If Vermont is to succeed in meeting the goals of the Farm to Plate initiative and build a strong, resilient regional food system, consumers will need to play their part by continuing to support local farmers and producers with their food dollars whenever possible. This can prove to be a significant challenge for those living on a tight food budget, though Jonathan expressed encouragement with the work being done locally by folks like Lily Bradburn at HOPE to increase access to healthy, local foods for those with limited means. Additional solutions to this challenge can come from programs like Food For All, offered by many area co-ops, or Crop Cash, which provides an incentive program for 3SquaresVT / SNAP recipients to use their benefits at farmers’ markets, essentially allowing them to double their money when they choose to spend it on local fruits and vegetables from local farmers.

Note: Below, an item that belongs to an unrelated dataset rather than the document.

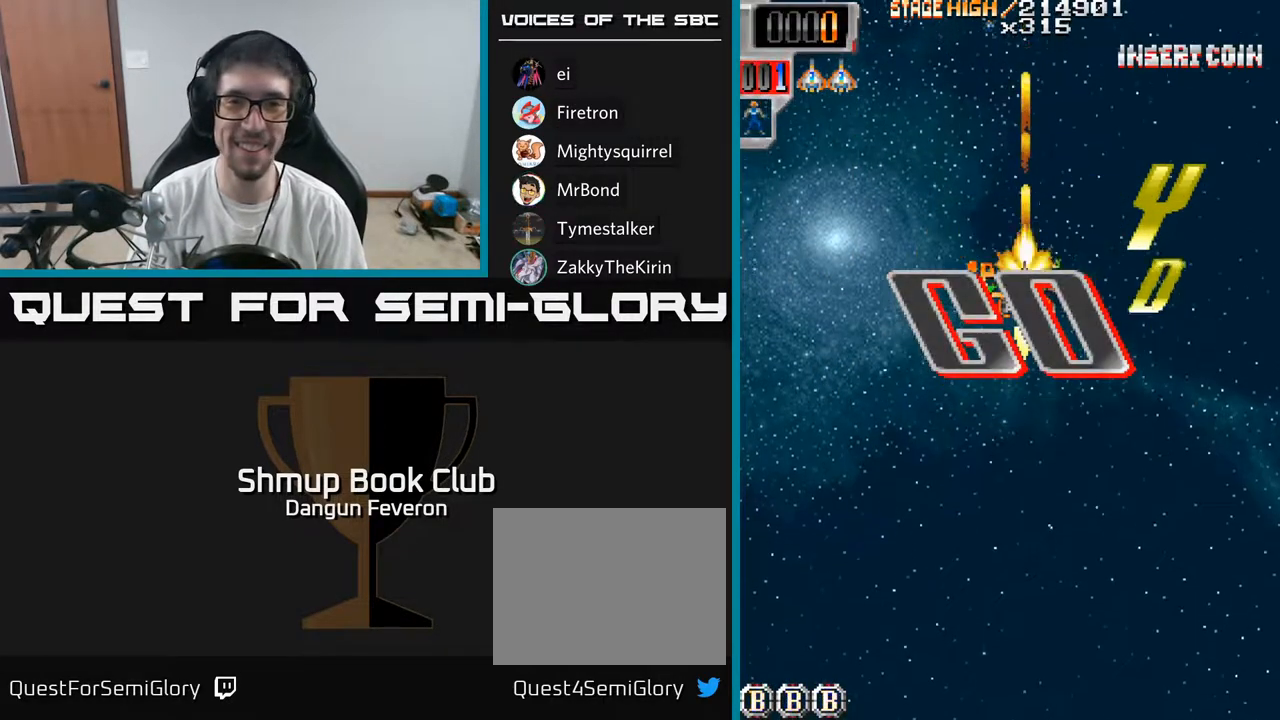
{"buttons": ["R2"], "left_stick": "center", "right_stick": "center", "events": [[417, "DPAD_UP", "down"], [467, "DPAD_UP", "up"]]}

We are extremely grateful for the efforts being made by Jonathan and his colleagues at ACORN to strengthen our local food system and appreciate the way they examine the local food puzzle from every possible angle. Will we reach the goals of the Farm to Plate initiative by 2020? Thanks to organizations like ACORN & the Vermont Farmers Food Center, along with consumers like you who choose to support local foods, we’ll certainly give it our best effort.